At SimpleRisk, we offer a feature that allows you to map your policies, guidelines, standards, and procedures to governance frameworks and controls. The intent is straightforward: to ensure that what your documentation says you do is backed up by controls that prove you're actually doing it. But when you're working with a framework like the NIST Cybersecurity Framework (CSF), which has hundreds of controls — or worse, the Secure Controls Framework (SCF), with over 1,200 — finding the right controls to support your documentation quickly becomes a monumental challenge.
With the rise of Artificial Intelligence, you might think, “Problem solved!” Just feed everything into an AI model, ask it to match the documents to the relevant controls, and let it do the heavy lifting. I thought the same — but as it turns out, it’s not quite that simple.
The Token Trap
To understand why, we need to talk about tokens. In the world of AI, tokens are a measure of how much information a model can process at one time. Different AI models — GPT-4, Claude, Gemini, LLaMA, and others — all have token limits, which cap how much data you can send in a single request. These tokens aren't just technical limits; they're also how most AI services determine pricing.
When I first began this journey, tokens became my nemesis.

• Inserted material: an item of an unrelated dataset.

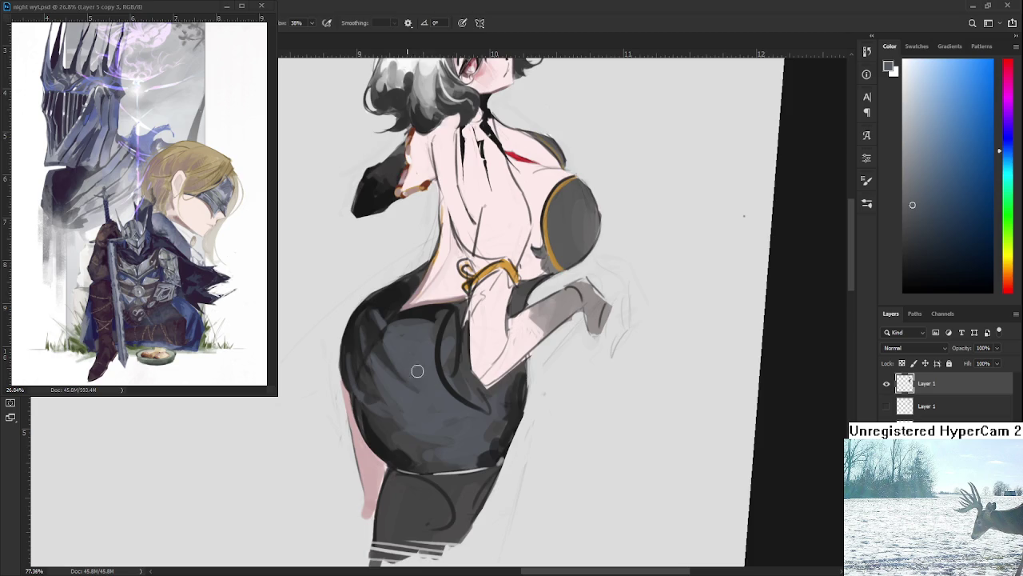
key("r")
left_click_drag(409, 358, 423, 399)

To compare a policy to a control properly, I needed at least the full policy text and the control description. This was fine for one-to-one matching, but things quickly spiraled out of control when I tried to scale up. Before long, I was hitting the dreaded “maximum token limit exceeded” errors.
Chunking Doesn't Scale
Research led me to the idea of batching or chunking the controls into smaller sets. Instead of sending one document against 1,200 controls at once, I’d break the controls into chunks. I started with chunks of 500 — still too big. Then 100 — still failing. Even at 50, results were inconsistent. Eventually, I got it working at around 20 controls per chunk. But just when I thought I’d won, a new problem appeared: rate limiting.

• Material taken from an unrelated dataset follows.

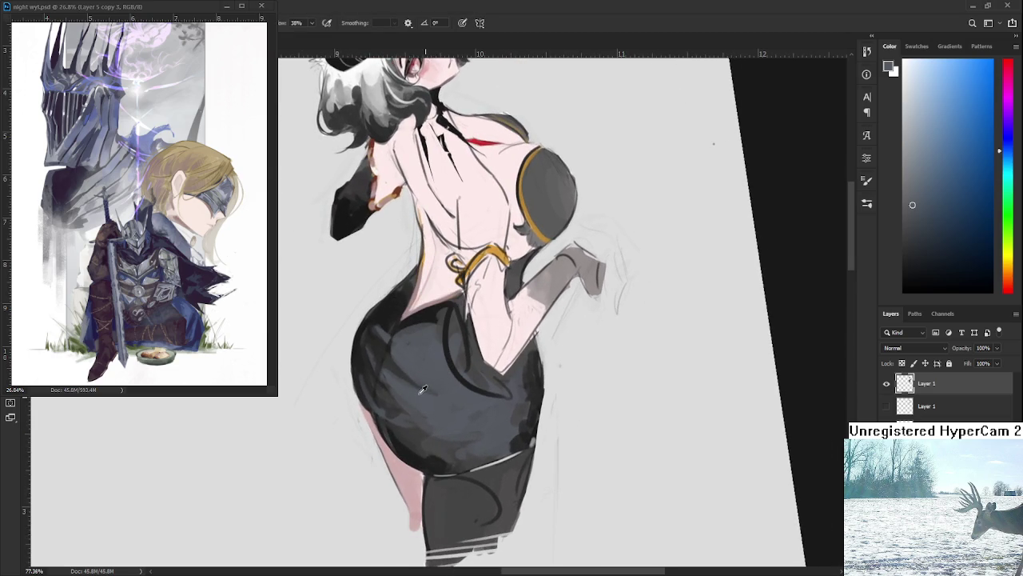
left_click(388, 389, "alt")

AI providers don't just limit individual requests; they also limit how many tokens you can process over time. So while I could now get through a single chunk, processing all 1,200 SCF controls meant sending 60+ requests. With rate limits in play, that either broke the process or stretched it out into hours. I could add backoff delays to avoid errors, but that made things unbearably slow. I needed a better solution.
Enter: Old-School NLP
Ironically, I turned to AI itself to help me solve the problem — and it reminded me that we’ve been doing document similarity analysis long before LLMs existed. One of the most effective traditional techniques is called TF-IDF (Term Frequency–Inverse Document Frequency).
Here's the gist:
- We start by converting each document and control into a list of terms, filtering out common stop words like “and,” “or,” and “the.”
- We then count how frequently each term appears — that’s the term frequency (TF).
- Next, we calculate how unique a term is across all documents — that’s the inverse document frequency (IDF).
- Multiply TF and IDF, and you get a TF-IDF score — a weighted value representing how important each term is in that context.
The beauty of this is that each document and control can be represented as a vector, which we can compare using cosine similarity to find related content.
If that last paragraph lost you, don’t worry — the big takeaway is this: before even involving AI, we can use keyword overlap to quickly narrow down which controls are most likely to be relevant to a given document.
From 1,200 to a Manageable Few
In my testing, TF-IDF allowed me to eliminate about 95% of irrelevant controls for any given document. That meant I could limit my AI processing to the top 5% — a much more manageable number for batching and cost purposes.
But there was still room for optimization.
Optimization #1: Preprocessing TF-IDF
Initially, I was performing TF-IDF calculations during the matching process, which introduced serious delays. But since document and control content doesn't change frequently, I decided to pre-process this data when content is added or updated and store the results in a database. Now, matching can reference this stored data instantly.
Optimization #2: Smarter AI Prompts
What most people don’t realize is that an AI request typically has two parts:
- A system prompt — which tells the model how to behave
- A message — which contains the actual data to analyze
The trick? The system prompt is often cached and doesn’t count against token limits. So I moved all the behavioral instructions — matching logic, formatting requirements, evaluation criteria — into the system prompt. That left only the unique document and control data in the message, drastically reducing token usage and cost.
Optimization #3: Scheduled Matching Jobs
Even with these improvements, AI processing across thousands of controls can take minutes — too long for users to wait in real time. So I offloaded the entire matching process to a background job. A scheduled task checks for documents that haven’t been analyzed, runs the comparisons, and stores the results for users to view later.
The End Result
All of this work culminated in a powerful new report inside SimpleRisk: Documents to Controls. It’s a filterable, sortable table that shows:
- Whether existing control-document relationships make sense
- Suggested new control mappings
- Underlying metrics like term frequency, TF-IDF scores, and AI reasoning
What used to take weeks or months to complete manually can now be accomplished in minutes — with greater consistency, accuracy, and transparency.